Теперь я понял, что от своих конвоиров ни в коем случае нельзя хоть на минутку отлучаться. Спасибо конвоиру, что он не выпустил меня из комнаты. Иначе неизвестно, чем бы всё это кончилось.
Нас ведут несколько дней. Казалось, что вели нас от фронта, а потом обнаружилось, что мы опять вблизи от фронта. Заметно движение нашей техники. Идут танки. Идут колонны солдат. Едут машины с солдатами. Солдаты едут на грузовых крытых машинах. Впереди колонн грузовых машин едут одна-две, а то и три легковых (их называют «Виллис») с командным составом.

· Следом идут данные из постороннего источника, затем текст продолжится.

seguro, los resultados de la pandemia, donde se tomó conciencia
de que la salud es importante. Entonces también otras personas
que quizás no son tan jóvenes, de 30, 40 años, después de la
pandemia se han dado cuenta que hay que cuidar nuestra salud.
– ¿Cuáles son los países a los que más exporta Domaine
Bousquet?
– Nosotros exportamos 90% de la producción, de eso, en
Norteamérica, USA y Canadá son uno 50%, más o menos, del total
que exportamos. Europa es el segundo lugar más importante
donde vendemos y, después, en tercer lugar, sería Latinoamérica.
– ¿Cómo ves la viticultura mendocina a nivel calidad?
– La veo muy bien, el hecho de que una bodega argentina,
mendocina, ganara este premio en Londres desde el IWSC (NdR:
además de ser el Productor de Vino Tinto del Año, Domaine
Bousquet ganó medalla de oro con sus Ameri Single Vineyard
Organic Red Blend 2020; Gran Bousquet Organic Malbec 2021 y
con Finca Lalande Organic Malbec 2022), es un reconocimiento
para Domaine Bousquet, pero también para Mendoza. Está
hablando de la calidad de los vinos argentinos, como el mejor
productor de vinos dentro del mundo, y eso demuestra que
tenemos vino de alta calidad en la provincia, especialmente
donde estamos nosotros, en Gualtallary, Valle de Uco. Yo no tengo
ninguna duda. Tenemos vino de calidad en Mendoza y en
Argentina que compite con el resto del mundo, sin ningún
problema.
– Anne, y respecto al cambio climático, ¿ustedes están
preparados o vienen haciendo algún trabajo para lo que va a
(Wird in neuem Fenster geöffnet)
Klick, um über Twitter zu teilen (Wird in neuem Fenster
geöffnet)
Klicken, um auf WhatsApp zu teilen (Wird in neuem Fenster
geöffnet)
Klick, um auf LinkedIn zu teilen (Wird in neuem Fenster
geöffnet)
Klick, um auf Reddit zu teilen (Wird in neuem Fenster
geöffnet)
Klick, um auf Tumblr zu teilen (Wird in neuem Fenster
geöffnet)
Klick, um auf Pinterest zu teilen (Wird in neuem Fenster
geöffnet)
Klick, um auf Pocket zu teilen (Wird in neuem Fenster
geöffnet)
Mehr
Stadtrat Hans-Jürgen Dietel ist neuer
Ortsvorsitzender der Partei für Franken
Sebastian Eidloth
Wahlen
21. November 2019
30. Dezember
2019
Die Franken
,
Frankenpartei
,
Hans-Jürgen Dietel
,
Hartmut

Вот мы подошли к опушке леса. Перед лесом была большая поляна, вся изрытая воронками. Воронки не глубоки – 1–1,5 метра. Вокруг воронок попадаются обожженные кустарники. Идем дальше. На опушке леса стоит около десятка грузовых автомашин с зачехленным возвышением на кузовах. Слышим какую-то команду. Брезентовые чехлы моментально сняли с машин, и видим на машинах какие-то пучки труб, расположенных наклонно так, что своей высокой частью они возвышаются над кабиной машины. Новая команда. И вдруг видим: из труб одной машины вылетают снаряды, причем летят сразу несколькими трассами. Мне показалось, вылетают одновременно штук по 5 с небольшими интервалами. Видно, как за одной порцией вылетает через очень маленький промежуток вторая порция. Жжи – жжи – жжи… Звуки чередуются так же, как при быстрой пилке двуручной пилой. Но только звук, конечно, в несколько сот раз сильнее. И освещенная трасса полета снарядов как будто не прерывается. Вообще звук, свет – ад кромешный. Не более как через минут пять машины, опять накрытые чехлами, сорвались с места и поехали в другое место. Вот когда перед этим мы видели поле, изрытое почти сплошь воронками, это поле, как мы уже поняли, побывало под обстрелом таких машин. Немного позже мы узнали, что эти машины называются «Катюшами». Надо думать, что там, где оставили следы «Катюши», фрицев не осталось. Да, зрелище впечатляющее. Возмездие за обильно пролитую русскую кровь пришло.
Мы идем дорогой, где были бои, и видно, что недавно. Чувствуется трупный запах. По дороге очень заметно, что прошло много машин: дорога сильно укатана. В одном месте я вижу посреди дороги распластанная плащ-палатка, кое-где она закрыта сильно уплотненной землей. Мой взгляд на несколько мгновений задержался на этой тряпке, и тут я увидел ужасное: в конце рукава отчетливо видны человеческие пальцы, вмятые в землю. И тут только я понял, что в плаще человеческое тело, расплющенное под тяжестью машин. По расцветке тряпки я понял, что она немецкая.